[Work task] Only the closing part of the listing is wanted: reproduce exactly the line containing "right wrist: (588, 566)" and all lines below it.

[Source material]
·····
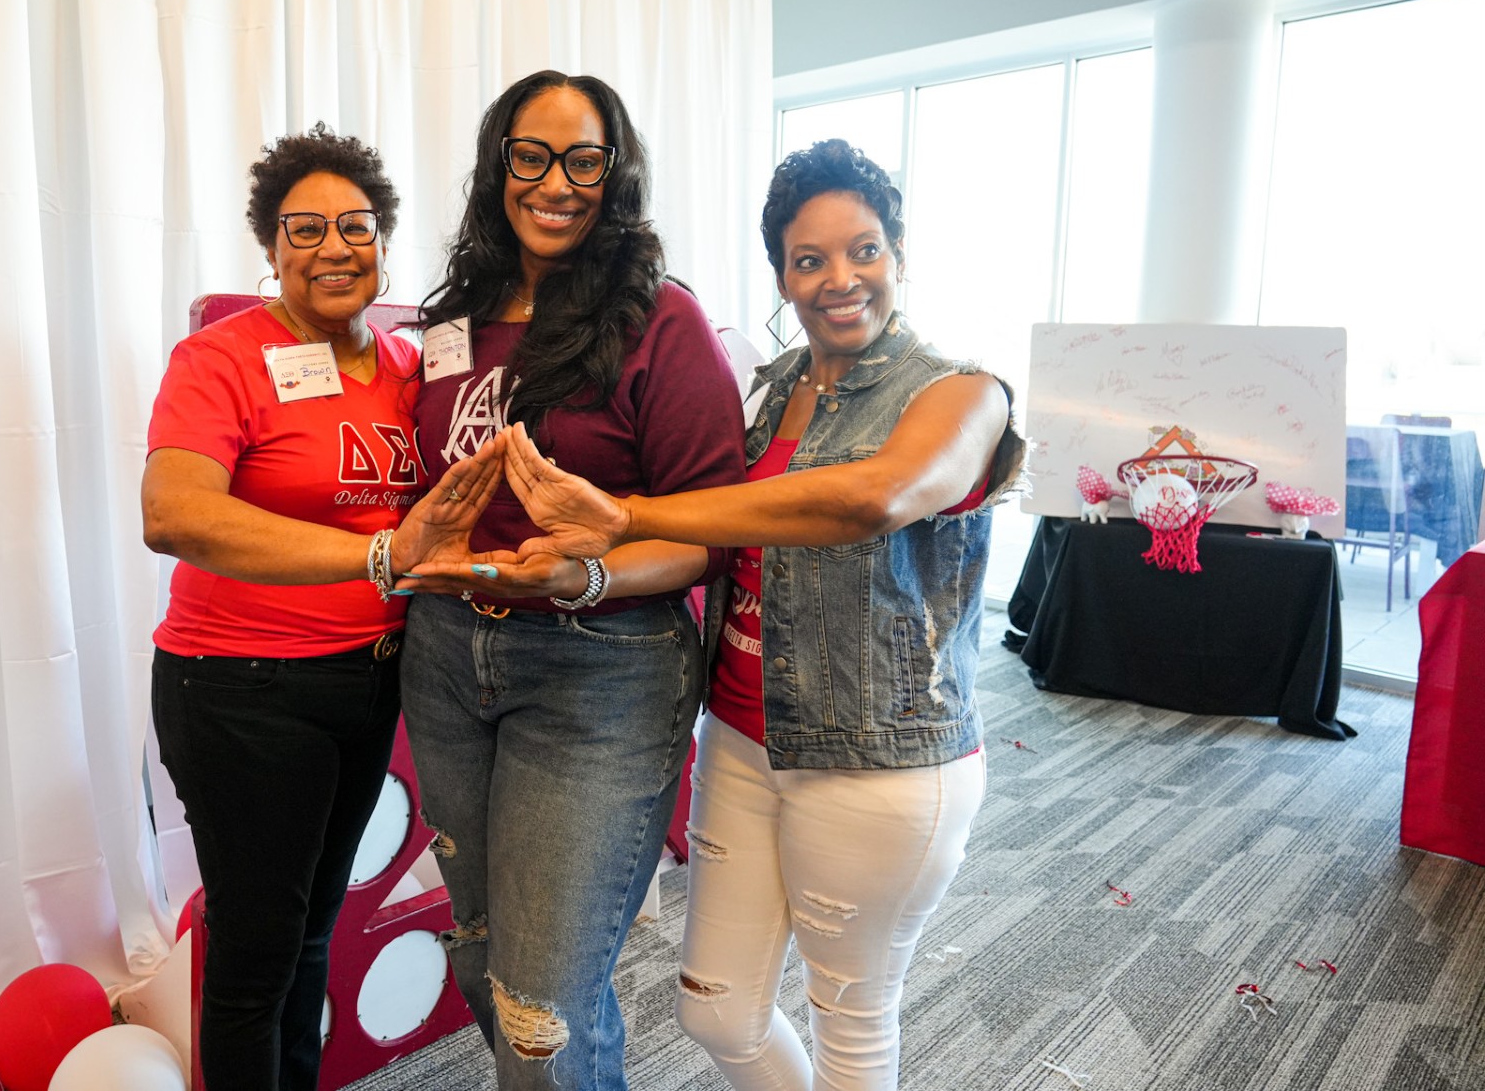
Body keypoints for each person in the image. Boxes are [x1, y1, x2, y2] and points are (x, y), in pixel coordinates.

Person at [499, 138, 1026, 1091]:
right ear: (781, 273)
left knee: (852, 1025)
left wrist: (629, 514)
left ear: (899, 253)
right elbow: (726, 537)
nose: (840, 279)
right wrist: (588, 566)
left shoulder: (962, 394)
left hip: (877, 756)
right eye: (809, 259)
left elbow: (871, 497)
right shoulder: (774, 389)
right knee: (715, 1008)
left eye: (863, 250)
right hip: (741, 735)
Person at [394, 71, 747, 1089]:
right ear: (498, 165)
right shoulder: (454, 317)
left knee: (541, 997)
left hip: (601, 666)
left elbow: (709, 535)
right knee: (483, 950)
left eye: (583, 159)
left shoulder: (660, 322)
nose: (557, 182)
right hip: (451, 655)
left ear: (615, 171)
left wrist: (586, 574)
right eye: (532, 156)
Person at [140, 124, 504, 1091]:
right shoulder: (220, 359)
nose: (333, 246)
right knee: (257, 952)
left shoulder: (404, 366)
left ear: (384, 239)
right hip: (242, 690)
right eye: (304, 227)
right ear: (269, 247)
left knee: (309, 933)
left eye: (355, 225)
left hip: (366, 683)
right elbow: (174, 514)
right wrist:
·····
[Solved exercise]
right wrist: (588, 566)
left shoulder: (962, 394)
left hip: (877, 756)
right eye: (809, 259)
left elbow: (871, 497)
right shoulder: (774, 389)
right knee: (715, 1008)
left eye: (863, 250)
right hip: (741, 735)
Person at [394, 71, 747, 1089]:
right ear: (498, 165)
right shoulder: (454, 317)
left knee: (541, 997)
left hip: (601, 666)
left elbow: (709, 535)
right knee: (483, 950)
left eye: (583, 159)
left shoulder: (660, 322)
nose: (557, 182)
right hip: (451, 655)
left ear: (615, 171)
left wrist: (586, 574)
right eye: (532, 156)
Person at [140, 124, 504, 1091]:
right shoulder: (220, 359)
nose: (333, 246)
right knee: (257, 952)
left shoulder: (404, 366)
left ear: (384, 239)
right hip: (242, 690)
right eye: (304, 227)
right ear: (269, 247)
left knee: (309, 933)
left eye: (355, 225)
left hip: (366, 683)
right elbow: (174, 514)
right wrist:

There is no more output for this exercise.